Conservation, Destruction, and Curating Impermanence
“History is what hurts.”
-Fredric Jameson.
This course deals with the political dimension of architectural, urban, and landscape conservation and aims to develop counter-hegemonic design practices for creating more inclusive definitions of history and spaces. The course questions the foundations upon which traditional conservation is grounded: the parameters of permanence, origin, and authenticity, through readings on the politics of history, memory, and the contribution of the arts. Simultaneously, the course will consist of the deep and critical analysis of late modern and contemporary case studies around the world in which architects and planners take an explicit stance towards sociopolitical circumstances of places by using design means.
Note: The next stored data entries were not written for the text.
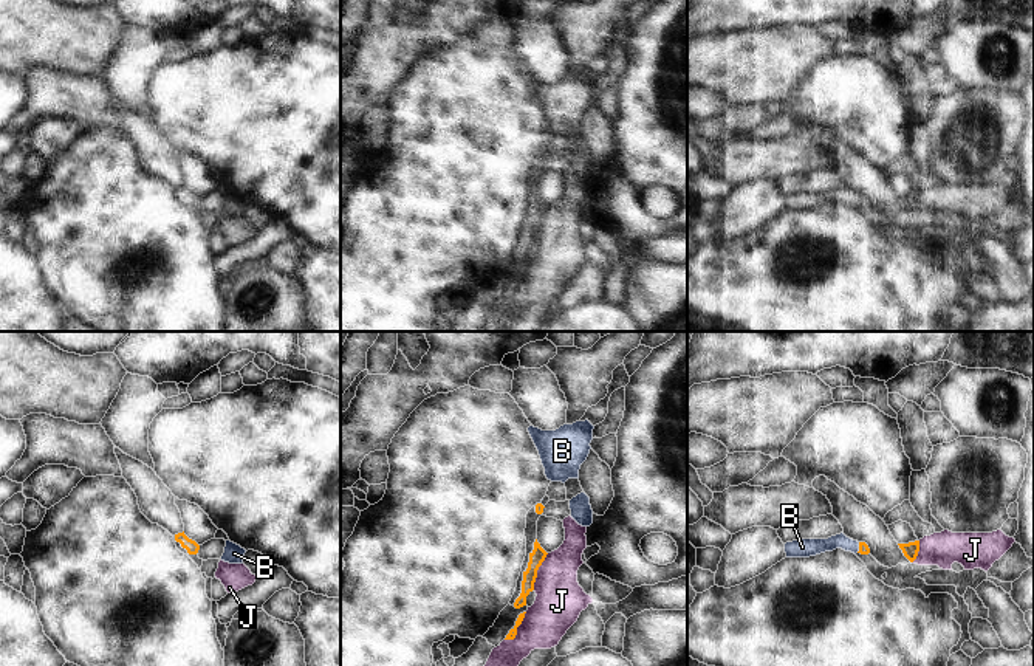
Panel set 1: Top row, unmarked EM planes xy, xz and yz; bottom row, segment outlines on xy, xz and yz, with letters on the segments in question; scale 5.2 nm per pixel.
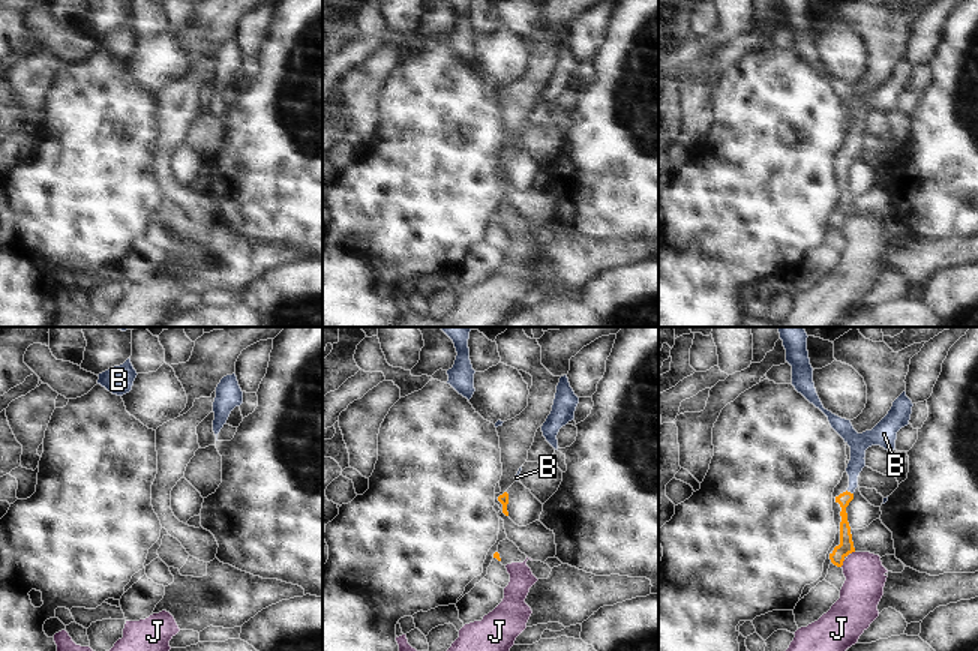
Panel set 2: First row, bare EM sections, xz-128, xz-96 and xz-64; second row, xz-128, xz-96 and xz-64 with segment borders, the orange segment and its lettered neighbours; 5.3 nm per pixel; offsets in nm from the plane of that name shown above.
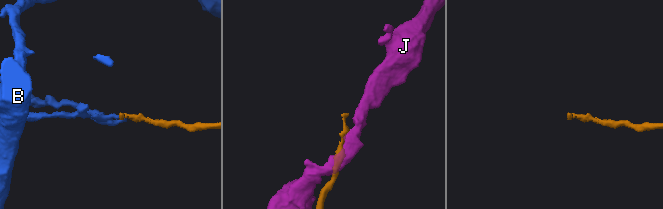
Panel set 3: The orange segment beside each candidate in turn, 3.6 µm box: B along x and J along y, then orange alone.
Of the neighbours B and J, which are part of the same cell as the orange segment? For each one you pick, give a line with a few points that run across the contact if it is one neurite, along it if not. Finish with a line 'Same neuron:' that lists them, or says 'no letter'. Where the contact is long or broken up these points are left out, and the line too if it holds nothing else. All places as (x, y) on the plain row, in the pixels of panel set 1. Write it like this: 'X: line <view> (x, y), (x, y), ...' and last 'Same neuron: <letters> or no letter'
B: line yz (864, 202), (859, 200), (847, 197), (811, 200)
Same neuron: B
Each session will consist of a presentation of selected case studies followed by the discussion of theoretical readings. The selection of projects include, among others, the multilayered history of destruction that David Chipperfield Architects pursue in their intervention of World War Two’s Neues Museum’s ruins in Berlin, Germany; Amateur Architecture Studio’s (founded by Lu Wengyu and Wang Shu) denunciation of government-driven systematic demolitions of rural villages in China by reusing their material rubble in the design of Ningbo’s History Museum; and Lina Bo’s criticism of elitist culture through the commemoration of labor and oppressed populations in her subversive reconversion of an obsolete factory in São Paulo, Brazil. This selection aims to reflect the late modern and contemporary global character of architectural production, but also an approach to the past that advocates for cross-cultural and transhistorical connections that includes the present and is projective towards the future. Despite major differences, I argue that these architects show an awareness of the ideological and political dimensions of architectural conservation and, respectively, articulate committed positions responding to the particular circumstances of place. This consciousness and explicit political positioning through aesthetic practices of resistance is unprecedented in the history of architectural conservation and defines the core of Critical Conservation.
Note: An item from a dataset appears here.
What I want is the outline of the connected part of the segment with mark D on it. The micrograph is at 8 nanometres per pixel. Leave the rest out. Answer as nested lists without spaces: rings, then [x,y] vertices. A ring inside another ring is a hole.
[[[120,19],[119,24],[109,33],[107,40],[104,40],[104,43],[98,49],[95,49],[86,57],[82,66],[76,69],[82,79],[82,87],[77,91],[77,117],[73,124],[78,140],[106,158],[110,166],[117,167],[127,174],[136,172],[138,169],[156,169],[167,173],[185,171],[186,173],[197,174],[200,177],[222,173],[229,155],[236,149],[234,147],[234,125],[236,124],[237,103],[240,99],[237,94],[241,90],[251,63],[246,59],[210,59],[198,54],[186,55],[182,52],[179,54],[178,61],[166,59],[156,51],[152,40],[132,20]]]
For the analysis and reinterpretation of these projects, we will borrow from the fields of historical and political theory including Walter Benjamin, Fredric Jameson, Antonio Gramsci, and Chantal Mouffe’s critiques of hegemony and of the role of intellectuals, but also from phenomenological theories such as Maurice Merleau-Ponty, Edward S. Casey, and Dylan Trigg’s critiques of a notion of experience that was reduced to the sensorial dimension and disconnected from intellectual and political discourses. The selected projects resonate with these social theories while using architecture as a medium to express and articulate a counter-hegemonic ideological position.